Friday, January 20, 2012

Abundance

This has already been one of those days when I'd kind of like to just go back to bed and start all over tomorrow.  Unfortunately, scout camp outs, groceries, cleaning, spelling bees, and house guests are all calling pretty loudly.  On days like this, when it feels like 24 hours can't possibly be enough, it's always a challenge for me to make the most effective use of my time.  

This morning at 6:30, I started with the cleaning...that's always the low hanging fruit for me, except it's endless and I'm never completely satisfied.  Somehow, cleaning the bathroom leads to cleaning the closet and then organizing my shoes, and then an hour has gone by and I haven't even gotten to the things that matter...like June's bedroom which needs to become the guestroom for the Grs this weekend.  Even though it's lovely to walk into my closet and see my shoes all in neat rows, chances are good that my in laws will spend more time in the guest room than in my closet.  

I moved on to the laundry...clean towels and sheets for the guest room and downstairs bathroom.  As I loaded everything into the washing machine, though, I totally got the distinct impression that I needed to spend my time somewhere else.  So, I had the Scout Master drive the girls to school today and I turned on the Book of Mormon on my laptop.  Three chapters...25 minutes.  But that scattered feeling was still hanging out in my head.

There was no time for a run this morning, so I went upstairs and did a quick leg workout (tons of squats, lunges, jumping jacks and an eternal wall sit!)  And then an hour of Just Dance.  (I only intended to stay there for 30 minutes, but the time just flies with that thing...and I always want to do the song one more time to see if I can beat anyone's high score.)  

By 9:00, I had cleaned (sort of...there's still more to do), read my scriptures, exercised, and drank 4 glasses of water.  But that scattered feeling was still there...ugh!  (It probably didn't help that instead of my spinach smoothie, I opted for two pieces of zucchini bread for breakfast...)
430 calories!!...seriously??

So, instead of jumping in the shower and then plowing forth with the next 20 things on my To Do list...I decided to take a minute and listen to a Conference talk.  I didn't have a specific one in mind, so I just listened to the one on the front page of http://lds.org
It's actually not a Conference talk.  It's the First Presidency message for January called Living the Abundant Life.  It's short...less than 10 minutes to listen to...but totally filled with the perfect things that I needed to hear to get me out of that overworked, oppressed, hopeless feeling I started the day with.  

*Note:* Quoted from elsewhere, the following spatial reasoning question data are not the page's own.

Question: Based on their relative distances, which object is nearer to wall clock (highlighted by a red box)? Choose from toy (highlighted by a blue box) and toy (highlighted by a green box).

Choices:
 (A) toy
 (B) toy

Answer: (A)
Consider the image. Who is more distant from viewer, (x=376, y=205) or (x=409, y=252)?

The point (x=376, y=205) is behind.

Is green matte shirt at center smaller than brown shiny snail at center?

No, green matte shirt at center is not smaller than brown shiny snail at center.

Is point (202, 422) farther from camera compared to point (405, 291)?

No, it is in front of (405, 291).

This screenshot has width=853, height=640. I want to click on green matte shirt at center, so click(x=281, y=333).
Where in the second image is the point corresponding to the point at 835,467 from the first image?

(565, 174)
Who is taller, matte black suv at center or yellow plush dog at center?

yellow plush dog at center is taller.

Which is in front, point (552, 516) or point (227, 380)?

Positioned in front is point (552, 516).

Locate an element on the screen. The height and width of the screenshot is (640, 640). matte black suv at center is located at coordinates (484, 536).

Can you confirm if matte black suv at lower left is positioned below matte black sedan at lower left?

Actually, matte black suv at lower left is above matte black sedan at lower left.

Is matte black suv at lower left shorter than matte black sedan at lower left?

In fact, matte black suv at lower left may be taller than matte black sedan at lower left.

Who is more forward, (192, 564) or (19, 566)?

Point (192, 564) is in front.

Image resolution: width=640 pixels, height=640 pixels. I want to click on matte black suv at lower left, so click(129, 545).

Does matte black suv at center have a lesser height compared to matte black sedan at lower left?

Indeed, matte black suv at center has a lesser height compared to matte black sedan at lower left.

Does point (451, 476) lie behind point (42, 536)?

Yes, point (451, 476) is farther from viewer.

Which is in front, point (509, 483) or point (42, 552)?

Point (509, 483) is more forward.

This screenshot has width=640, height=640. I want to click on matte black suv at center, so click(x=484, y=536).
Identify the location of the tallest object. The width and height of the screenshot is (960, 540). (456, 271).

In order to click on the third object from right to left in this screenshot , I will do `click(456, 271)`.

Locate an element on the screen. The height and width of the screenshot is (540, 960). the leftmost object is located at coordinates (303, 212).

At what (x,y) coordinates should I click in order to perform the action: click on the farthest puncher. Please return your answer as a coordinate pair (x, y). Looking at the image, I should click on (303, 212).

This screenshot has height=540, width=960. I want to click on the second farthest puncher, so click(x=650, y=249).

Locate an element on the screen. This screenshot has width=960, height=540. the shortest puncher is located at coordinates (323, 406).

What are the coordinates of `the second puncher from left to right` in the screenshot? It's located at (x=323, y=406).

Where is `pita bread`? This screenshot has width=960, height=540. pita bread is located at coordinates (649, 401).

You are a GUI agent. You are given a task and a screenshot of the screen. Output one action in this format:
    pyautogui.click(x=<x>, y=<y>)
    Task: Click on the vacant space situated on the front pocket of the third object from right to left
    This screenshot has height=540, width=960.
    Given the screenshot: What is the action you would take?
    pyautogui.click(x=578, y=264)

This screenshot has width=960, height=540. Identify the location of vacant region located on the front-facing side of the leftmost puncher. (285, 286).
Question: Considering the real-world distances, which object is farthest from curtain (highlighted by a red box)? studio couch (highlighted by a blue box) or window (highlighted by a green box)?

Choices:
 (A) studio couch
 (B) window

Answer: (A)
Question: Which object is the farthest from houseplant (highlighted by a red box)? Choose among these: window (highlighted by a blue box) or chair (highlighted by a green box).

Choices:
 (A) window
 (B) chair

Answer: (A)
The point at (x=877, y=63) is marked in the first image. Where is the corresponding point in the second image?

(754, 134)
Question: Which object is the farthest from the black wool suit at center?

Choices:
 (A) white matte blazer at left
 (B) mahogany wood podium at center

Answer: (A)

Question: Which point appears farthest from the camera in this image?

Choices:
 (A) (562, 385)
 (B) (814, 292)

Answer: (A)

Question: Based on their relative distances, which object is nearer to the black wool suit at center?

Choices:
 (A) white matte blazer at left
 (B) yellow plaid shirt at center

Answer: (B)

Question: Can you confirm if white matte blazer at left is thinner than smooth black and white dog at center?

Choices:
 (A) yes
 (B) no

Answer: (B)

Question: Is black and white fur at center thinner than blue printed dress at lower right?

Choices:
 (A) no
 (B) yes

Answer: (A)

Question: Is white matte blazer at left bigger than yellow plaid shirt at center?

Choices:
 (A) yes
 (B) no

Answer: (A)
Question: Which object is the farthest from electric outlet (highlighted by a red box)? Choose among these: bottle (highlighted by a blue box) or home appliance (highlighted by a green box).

President Monson challenged all of us to make a significant quest this year for the abundant life.  And then he gave three ways to do that...
Have a positive Attitude.
Believe in yourself.
Face challenges with Courage.

The attitude one stood out for me today.  I had a crappy attitude about my in-laws coming this week.  It's busy here...but when is it not busy here??  The Scout Master will be on a camp out tonight, so I have to pick them up from the airport.  June has to sleep in my closet for the week.  
I had a crappy attitude about going Visiting Teaching...which I don't have to do after all because everyone cancelled...they could probably FEEL my stinky attitude.  :)  
I had a crappy attitude about pretty much everything this morning.


So to hear this quote...was apparently exactly what I needed.
I LOVE President Monson.  I love that his guidance and counsel is appropriate and timely every time I read his talks.  I love that that little message was the first thing I saw on lds.org.  And I LOVE that I listened to it.  


There are so many amazing things about house guests and scout camp outs and callings and the opportunities that we have everyday.  This life that I get to live is abundant and happy...except on the days when I make it miserable and drudgery.  Someone I talked to recently said, "If you're not happy, then it was all for nothing."  That's totally true.  I'm pretty sure the Savior didn't do all that he did so that I could whine and complain about having to wash sheets.

"I am come that they might have life, and that they might have it more abundantly." John 10:10


So, I'm deciding to exchange my crappy attitude for a better one today.  I love the Grs.  I love the quiet, calming effect they have on our home.  I love that the weather is beautiful here and that it will feel like spring to them.  I love that we have the room to comfortably fit 8 people in beds and around a dinner table each night.  I love that my visiting teachers and the women I get to visit are people I genuinely enjoy and learn from every single time I'm with them.  And I love that we have a Prophet who is inspired to always say just what I need to hear.